The principal motivating force in any commercial enterprise is profit. Success is measured by the size of the profit in relation to the capital employed. If the earning power of a business does not at least equal that of other similar concerns then there is probably some factor or a combination of factors which is not operating efficiently. These may then be isolated by means of ratios.

b. Efficiency in Selling:

Unless goods are sold there can be no profit. The size of the total sales to operating profit and to assets employed are key ratios in illustrating important facts in the profit- earning structure. The operating profit to sales ratio indicates the total margin earned by the sales. Expressed as a percentage it will show the percentage earned on sales.

The sales to assets employed ratio shows how many times capital employed is covered by sales. Put another way it indicates how much is sold per Re. 1 invested.
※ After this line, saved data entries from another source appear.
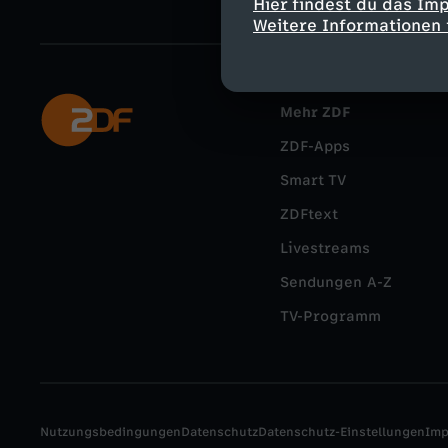
Hier findest du das Im
Weitere Informationen 
Mehr ZDF
ZDF-Apps
Smart TV
ZDFtext
Livestreams
Sendungen A-Z
TV-Programm
Nutzungsbedingungen
Datenschutz
Datenschutz-Einstellungen
Im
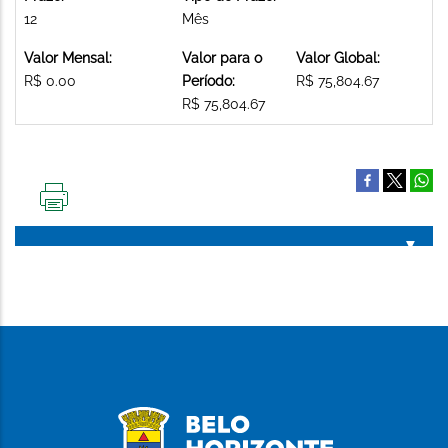
12
Mês
Valor Mensal:
Valor para o
Valor Global:
R$ 0.00
Período:
R$ 75,804.67
R$ 75,804.67
IMPRIMIR
ESTA
PÁGINA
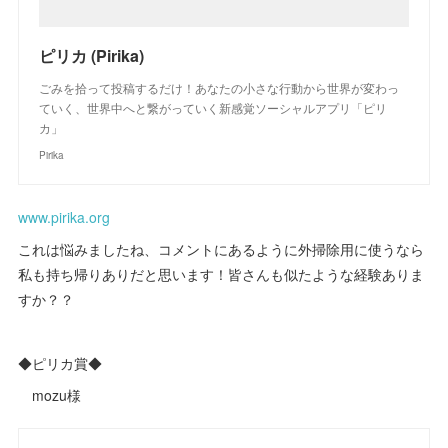
ピリカ (Pirika)
ごみを拾って投稿するだけ！あなたの小さな行動から世界が変わっ
ていく、世界中へと繋がっていく新感覚ソーシャルアプリ「ピリ
カ」
Pirika
www.pirika.org
これは悩みましたね、コメントにあるように外掃除用に使うなら
私も持ち帰りありだと思います！皆さんも似たような経験ありま
すか？？
◆ピリカ賞◆
mozu様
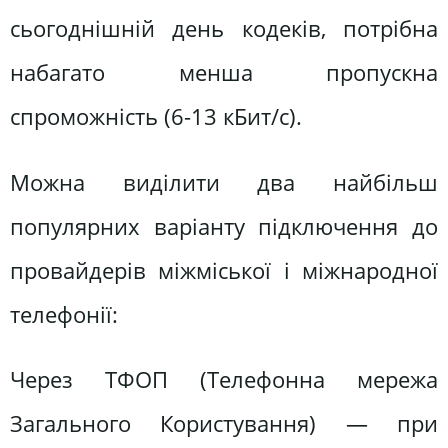
сьогоднішній день кодеків, потрібна
набагато менша пропускна
спроможність (6-13 кБит/с).
Можна виділити два найбільш
популярних варіанту підключення до
провайдерів міжміської і міжнародної
телефонії:
Через ТФОП (Телефонна мережа
Загального Користування) — при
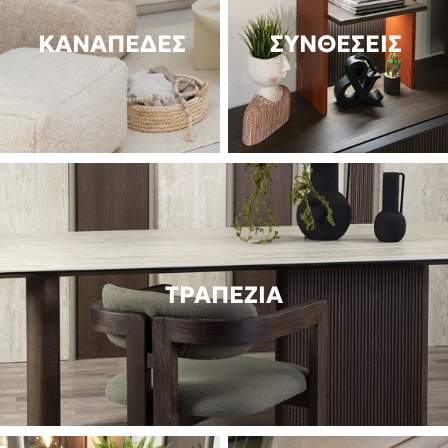
ΚΑΝΑΠΕΔΕΣ
ΣΥΝΘΕΣΕΙΣ
ΤΡΑΠΕΖΙΑ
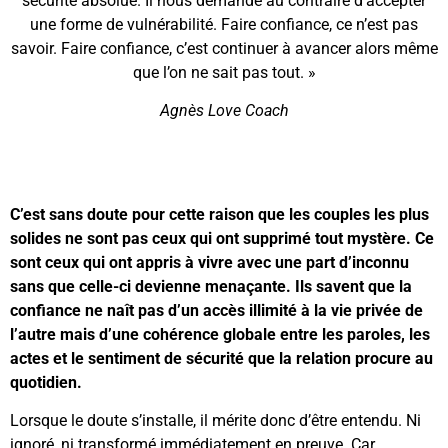
sécurité absolue. Il nous demande au contraire d’accepter
une forme de vulnérabilité. Faire confiance, ce n’est pas
savoir. Faire confiance, c’est continuer à avancer alors même
que l’on ne sait pas tout. »
Agnès Love Coach
C’est sans doute pour cette raison que les couples les plus
solides ne sont pas ceux qui ont supprimé tout mystère. Ce
sont ceux qui ont appris à vivre avec une part d’inconnu
sans que celle-ci devienne menaçante. Ils savent que la
confiance ne naît pas d’un accès illimité à la vie privée de
l’autre mais d’une cohérence globale entre les paroles, les
actes et le sentiment de sécurité que la relation procure au
quotidien.
Lorsque le doute s’installe, il mérite donc d’être entendu. Ni
ignoré, ni transformé immédiatement en preuve. Car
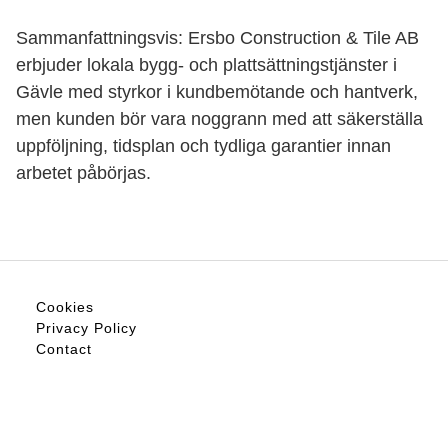
Sammanfattningsvis: Ersbo Construction & Tile AB
erbjuder lokala bygg- och plattsättningstjänster i
Gävle med styrkor i kundbemötande och hantverk,
men kunden bör vara noggrann med att säkerställa
uppföljning, tidsplan och tydliga garantier innan
arbetet påbörjas.
Cookies
Privacy Policy
Contact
The ‘size of the sales’ (sales to operating assets ratio) can be analyzed still further by the following ratios:

(a) Sales to fixed assets.

(b) Sales to Current Assets, analyzed into:

(i) Stock turnover

(ii) Turnover of debtors.

(c) Production Efficiency:

The production departments have to produce an adequate volume of output at costs which are reasonable i.e., which enable a sufficiently large gross margin to be earned.

The factory cost broken down into:

(i) Direct material,

(ii) Direct labour, and

(iii) Production overheads, and related to the sales value of production, should indicate the relative size of these three main elements of cost.

Comparisons with other firms’ figures or with its own preceding periods’ figures may point out a possible source of inefficiency e.g., labour utilization or machine utilization. A detailed analysis and investigation can then follow.